Implements feed-forward networks (FFNs) with small expand.

Parameters:
  • embed_dims (int) – The feature dimension. Same as MultiheadAttention. Defaults: 256.

  • feedforward_channels (int) – The hidden dimension of FFNs. Defaults: 1024.

  • num_fcs (int, optional) – The number of fully-connected layers in FFNs. Default: 2.

  • act_cfg (dict, optional) – The activation config for FFNs. Default: dict(type=’ReLU’)

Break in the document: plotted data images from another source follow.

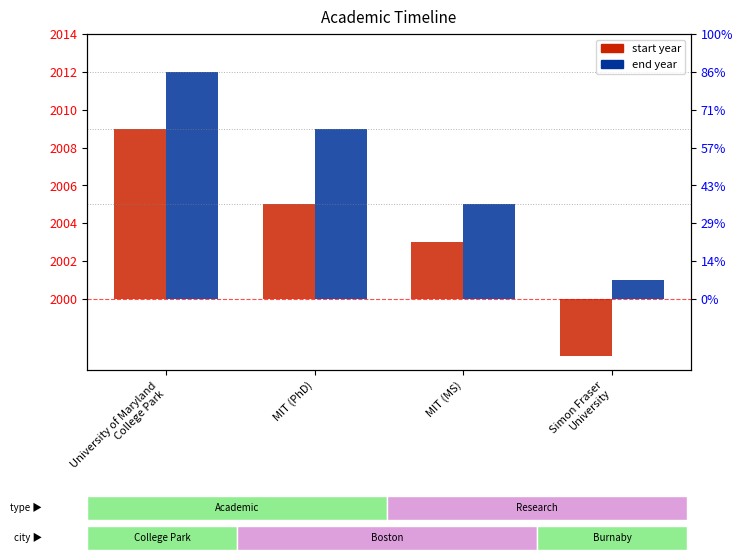

True or false: end year (offset from 2000) has a value of 15 at MIT (PhD).

False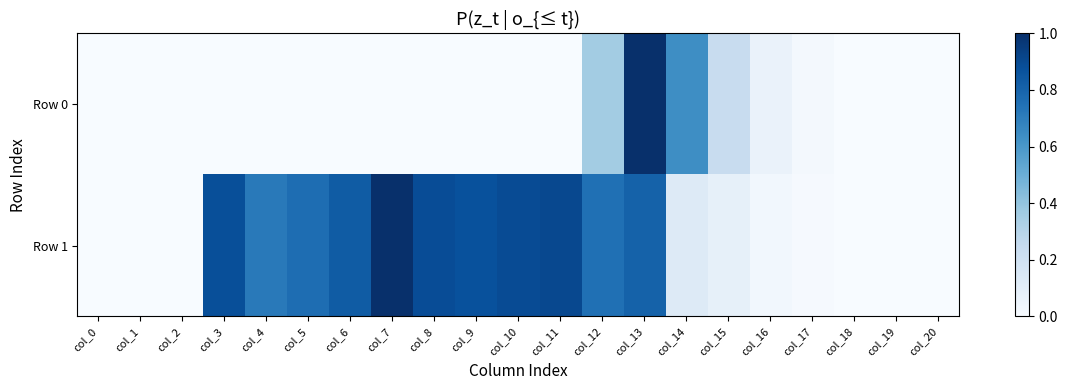

At how many categories does at least one series exceed 0?

18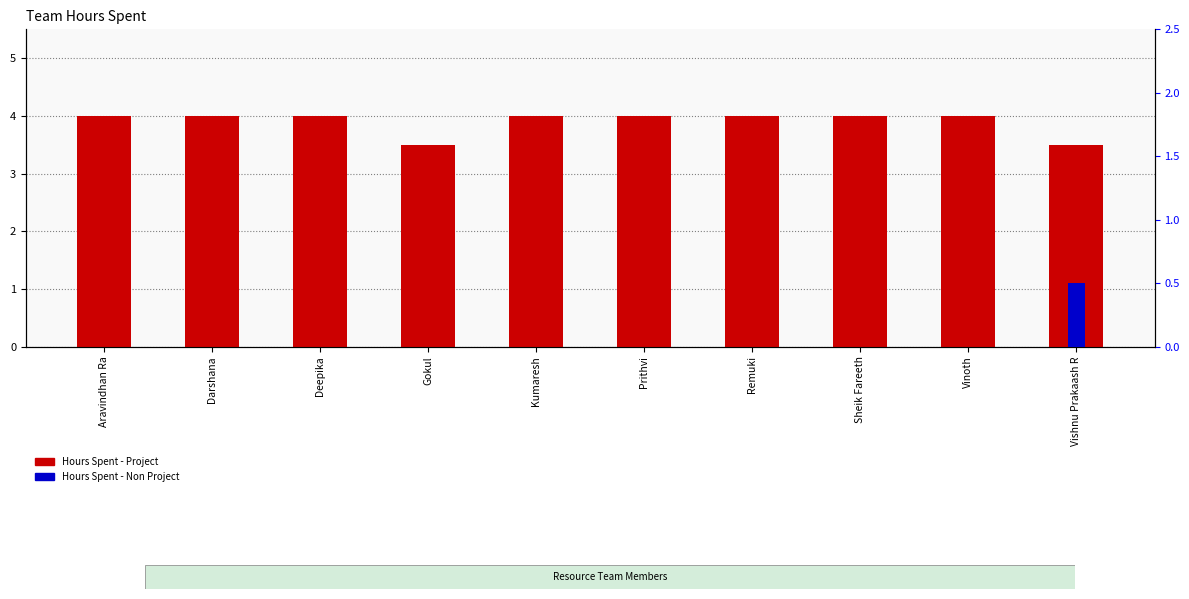

How many distinct data groups are displayed?

2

  • ffn_drop (float, optional) – Probability of an element to be zeroed in FFN. Default 0.0.

  • add_identity (bool, optional) – Whether to add the identity connection. Default: True.

  • (obj (init_cfg) – ConfigDict): The dropout_layer used when adding the shortcut.

  • (objmmcv.ConfigDict): The Config for initialization. Default: None.

Initialize BaseModule, inherited from torch.nn.Module

forward(x, level_start_index, enc_scale, identity=None)[source]#

Forward function for FFN.

forward_ffn(layers, norm, x, identity=None)[source]#

Forward Feed Forward Network given layers.